The other two answers are correct. However, here's another approach using Scala Futures.
You can find an elaborate explanation here, about this approach: http://www.russellspitzer.com/2017/02/27/Concurrency-In-Spark/
You will see that the respective output directories are indeed outputted at around the same time, rather than sequentially.
import org.apache.spark.sql.DataFrame
import scala.concurrent.duration.Duration._
import scala.concurrent.ExecutionContext.Implicits.global
import scala.concurrent.{Await, Future}
def write(df:DataFrame, i:Int) =
df.repartition(5).write.mode("overwrite").avro(s"/path/to/output_$i")

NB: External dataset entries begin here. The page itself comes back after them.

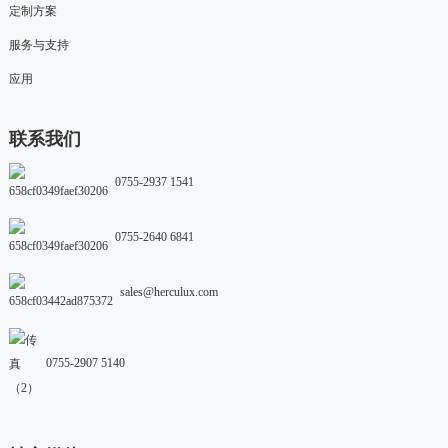
定制方案
服务与支持
应用
联系我们
0755-2937 1541
0755-2640 6841
sales@herculux.com
0755-2907 5140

val dataframes = Iterator(df, df2) // replace with a list of your data frames
// This is the line that "executes" the writes in parallel
// Use dataframes.zipWithIndex.map to create an iterator/list of futures
// Use Future.sequence to compose together all of these futures, into one future
// Use Await.result to wait until this "composite" future completes
Await.result(Future.sequence(Iterator(df, df2).zipWithIndex.map{ case (d, i) => Future(write(d, i))}), Inf)
You can set a timeout (other than Inf
), and also batch together sublists of dataframes, if needed, to limit the parallelism.